To investigate the relationship between plasma ghrelin level, Helicobacter pylori (H. pylori) infection status and the severity of atrophy in hemodialysis patients.

METHODS

One hundred eights patients who received hemodialysis and 13 non-hemodialysis H. pylori-negative controls underwent gastroduodenoscopy to evaluate the severity of gastric atrophy. Serum levels of pepsinogen (PG) were measured as serum markers of gastric atrophy. H. pylori infection was evaluated by anti-H. pylori IgG antibody, rapid urease test and culture test. We classified H. pylori infection status as non-infection, present infection and past infection. In addition, plasma acyl-ghrelin and desacyl-ghrelin levels were measured by enzyme-linked immunosorbent assay.

RESULTS

Infection rate of H. pylori was 45.4% (49/108). Acyl-ghrelin level in the non-infection group (39.4 ± 23.0 fmol/mL) was significantly higher than in the past (23.4 ± 19.9 fmol/mL, P = 0.005) and present infection groups (19.5 ± 14.0 fmol/mL, P < 0.001). Furthermore, desacyl-ghrelin level in the non-infection group (353.2 ± 190.2 fmol/mL) was significantly higher than those in the past (234.9 ± 137.5 fmol/mL, P = 0.008) and present infection groups (211.8 ± 124.2 fmol/mL, P < 0.001). Acyl-ghrelin was positively correlated with the PG I level and PG I/II ratio (|R| = 0.484, P < 0.001 and |R| = 0.403, P < 0.001, respectively). Both ghrelins were significantly decreased in accordance with the progress of endoscopic atrophy (both P < 0.001) and acyl-ghrelin was significantly lower in patients with mild, moderate and severe atrophy (24.5 ± 23.1 fmol/mL, 20.2 ± 14.9 fmol/mL and 18.3 ± 11.8 fmol/mL) than in those with non-atrophy (39.4 ± 22.2 fmol/mL, P = 0.039, P = 0.002 and P < 0.001, respectively).

CONCLUSION

In hemodialysis patients, plasma ghrelin level was associated with the endoscopic and serological severity of atrophy related to H. pylori infection.

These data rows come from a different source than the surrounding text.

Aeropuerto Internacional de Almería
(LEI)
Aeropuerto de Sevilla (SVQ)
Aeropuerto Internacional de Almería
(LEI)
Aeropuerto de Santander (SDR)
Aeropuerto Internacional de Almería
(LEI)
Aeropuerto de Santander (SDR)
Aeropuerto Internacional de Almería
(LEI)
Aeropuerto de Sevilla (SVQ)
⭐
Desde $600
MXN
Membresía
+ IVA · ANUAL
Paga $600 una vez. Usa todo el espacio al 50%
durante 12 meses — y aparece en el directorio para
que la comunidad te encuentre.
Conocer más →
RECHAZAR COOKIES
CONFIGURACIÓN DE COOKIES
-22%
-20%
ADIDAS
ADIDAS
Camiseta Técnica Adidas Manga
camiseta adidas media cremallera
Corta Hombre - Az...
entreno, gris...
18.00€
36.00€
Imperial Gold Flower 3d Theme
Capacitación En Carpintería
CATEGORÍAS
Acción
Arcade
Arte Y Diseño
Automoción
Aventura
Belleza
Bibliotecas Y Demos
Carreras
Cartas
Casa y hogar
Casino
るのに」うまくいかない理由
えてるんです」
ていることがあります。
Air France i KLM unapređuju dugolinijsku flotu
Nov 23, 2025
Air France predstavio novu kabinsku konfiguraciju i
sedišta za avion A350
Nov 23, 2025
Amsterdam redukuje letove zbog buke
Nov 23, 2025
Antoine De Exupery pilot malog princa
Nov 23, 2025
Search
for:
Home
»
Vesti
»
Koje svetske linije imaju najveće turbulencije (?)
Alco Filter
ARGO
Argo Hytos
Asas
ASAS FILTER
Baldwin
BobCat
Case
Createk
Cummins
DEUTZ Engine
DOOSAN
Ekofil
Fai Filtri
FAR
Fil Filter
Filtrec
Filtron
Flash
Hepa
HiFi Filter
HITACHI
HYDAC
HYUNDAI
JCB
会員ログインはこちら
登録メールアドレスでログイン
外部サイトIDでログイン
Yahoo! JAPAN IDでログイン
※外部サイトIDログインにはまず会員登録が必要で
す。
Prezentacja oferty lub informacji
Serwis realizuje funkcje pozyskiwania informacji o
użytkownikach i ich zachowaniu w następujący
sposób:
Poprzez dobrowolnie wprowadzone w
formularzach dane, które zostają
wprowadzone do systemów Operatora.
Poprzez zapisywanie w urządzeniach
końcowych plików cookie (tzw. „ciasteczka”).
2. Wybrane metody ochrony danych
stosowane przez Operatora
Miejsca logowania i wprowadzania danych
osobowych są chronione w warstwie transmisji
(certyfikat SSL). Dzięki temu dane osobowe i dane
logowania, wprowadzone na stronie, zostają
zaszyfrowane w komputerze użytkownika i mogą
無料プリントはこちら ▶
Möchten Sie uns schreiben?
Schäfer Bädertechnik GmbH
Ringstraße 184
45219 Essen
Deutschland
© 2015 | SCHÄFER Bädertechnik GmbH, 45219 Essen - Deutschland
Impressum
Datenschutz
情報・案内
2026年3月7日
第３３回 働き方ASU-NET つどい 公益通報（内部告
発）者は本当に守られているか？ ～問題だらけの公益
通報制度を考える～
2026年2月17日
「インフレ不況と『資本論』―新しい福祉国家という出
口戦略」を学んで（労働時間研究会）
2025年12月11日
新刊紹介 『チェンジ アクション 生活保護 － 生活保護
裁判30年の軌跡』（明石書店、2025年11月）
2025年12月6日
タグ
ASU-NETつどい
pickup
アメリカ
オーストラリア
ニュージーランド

Keywords: Acyl-ghrelin; Desacyl-ghrelin; Helicobacter pylori; Hemodialysis; Pepsinogen

Core tip: Ghrelin enhances the orexigenic effect, protein anabolism, anti-inflammatory actions and cardiovascular protection in hemodialysis patients. Helicobacter pylori (H. pylori) infection and gastric mucosal atrophy affect ghrelin level in subjects with normal renal function. However, it is unclear whether ghrelin in hemodialysis patients relates to H. pylori status or gastric mucosal atrophy. This study demonstrated that plasma ghrelin level was associated with endoscopic and serological severity of atrophy related with H. pylori infection in hemodalysis patients. Therefore, eradication therapy of H. pylori before the progression of atrophy might improve ghrelin level associated with nutrition status, such as protein-energy wasting.